Is our banking system a "scam"?
This post is a response both to several of Ron Paul's arguments against fractional reserve banking and a series of tweets between David Andolfatto and I. I'll take his invitation and tell him, and everyone else, what I think informed citizens should think.
How the system works:
The way the banking system works is not a secret. Banks loan out their deposits. They use the interest they charge on these loans to pay interest to their depositors, to fund their operations, and to make a profit. Banks are required to retain assets that exceed their obligations.
Depositors cannot really lose money if a solvent bank encounters a liquidity crisis. So long as the bank is solvent, their capitalization can compensate depositors for the loss of use of their funds until loans are repaid. So long as the bank does not make too many bad loans, the depositors will be fine, even without insurance.
The arguments some Libertarians have made:
Some Libertarians have argued that all fractional reserve banking is inherently fraudulent and have even argued that any fair society would prohibit the practice entirely. This is nonsense. The system is not a secret. Anyone who does even a small amount of research can learn how banks work. The idea that two people who want to enter into a particular financial arrangement should be prohibited from doing so is entirely un-Libertarian.
Another argument is that fractional reserve banking is fraudulent in practice because banks don't disclose what they do with deposits when people open an account. This argument is, frankly, silly. When McDonald's sells a cup of coffee, they don't explain the precise risk of burns that it creates and what types of burns it can create with what type of exposure. Just as McDonald's can't include a medical education with a cup of coffee, banks can't include a financial education with every bank account.

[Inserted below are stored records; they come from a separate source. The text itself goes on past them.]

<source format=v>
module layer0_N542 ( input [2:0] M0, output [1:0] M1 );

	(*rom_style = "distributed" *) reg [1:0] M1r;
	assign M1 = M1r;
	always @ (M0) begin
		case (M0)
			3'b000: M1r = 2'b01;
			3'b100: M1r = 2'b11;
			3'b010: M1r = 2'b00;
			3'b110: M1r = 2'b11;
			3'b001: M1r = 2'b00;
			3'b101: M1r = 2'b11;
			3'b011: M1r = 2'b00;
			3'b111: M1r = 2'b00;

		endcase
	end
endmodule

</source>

Even in an ideal world, people wouldn't need to understand every detail of the contracts they enter into and the agreements they make. It's a common Libertarian objection to laws that we are all presumed to know them all, something that would be everyone's full time job were we to actually try to meet that presumption. The more a system can "just work" without people needing to understand how it does things the better, so long as that information isn't hidden from those who really do want to know. Those who wish to do so are free to distill this knowledge into convenient to digest form and provide it to anyone who wants to know more.

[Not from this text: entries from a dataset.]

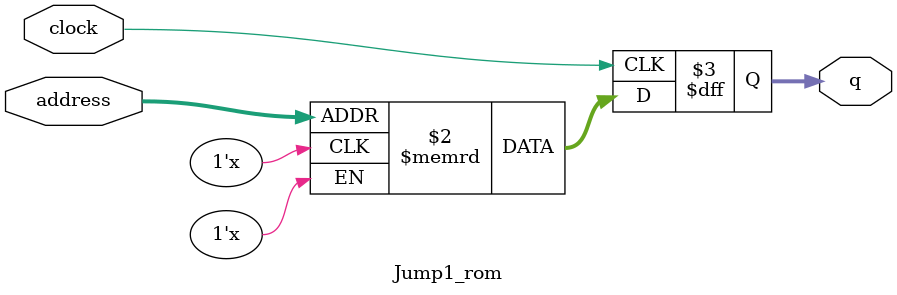
<source format=sv>
module Jump1_rom (
	input logic clock,
	input logic [12:0] address,
	output logic [2:0] q
);

logic [2:0] memory [0:5399] /* synthesis ram_init_file = "./Jump1/Jump1.mif" */;

always_ff @ (posedge clock) begin
	q <= memory[address];
end

endmodule

</source>
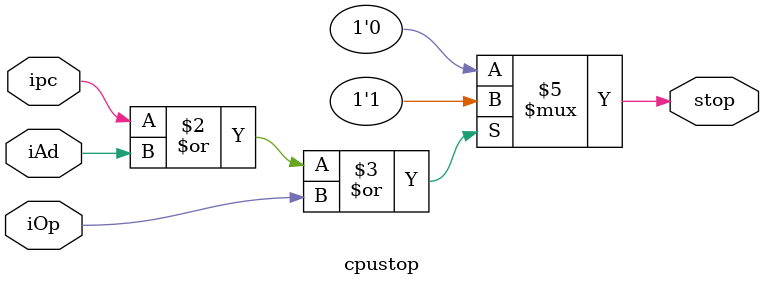
<source format=v>
module cpustop(
    input ipc,
    input iAd,
    input iOp,
    output reg stop
);

always @(*)
if(ipc | iAd | iOp) begin
  stop = 1'b1;
end else begin
  stop = 1'b0;
end

endmodule
</source>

A more moderate position is that fractional reserve banking is a bad practice and that in an ideal society it would not exist. I've never found this argument persuasive. There exists a continuum from stuffing your money into a mattress to giving seed money to a new startup. It seems to be an inherent rule that greater returns are possible with, and only with, greater risk. Zero risk might be right for a few people some of the time, but I can't see how it would be the norm that most people would prefer most of the time. Fractional reserve banking seems to be a pretty good point on this continuum.
Fix only what's broken
I don't mean to argue that we have a perfect system and there's nothing we should change. If you've read my War on Cash series, you know that I am definitely not happy with many aspects of our financial system. But fractional reserve banking is not the problem.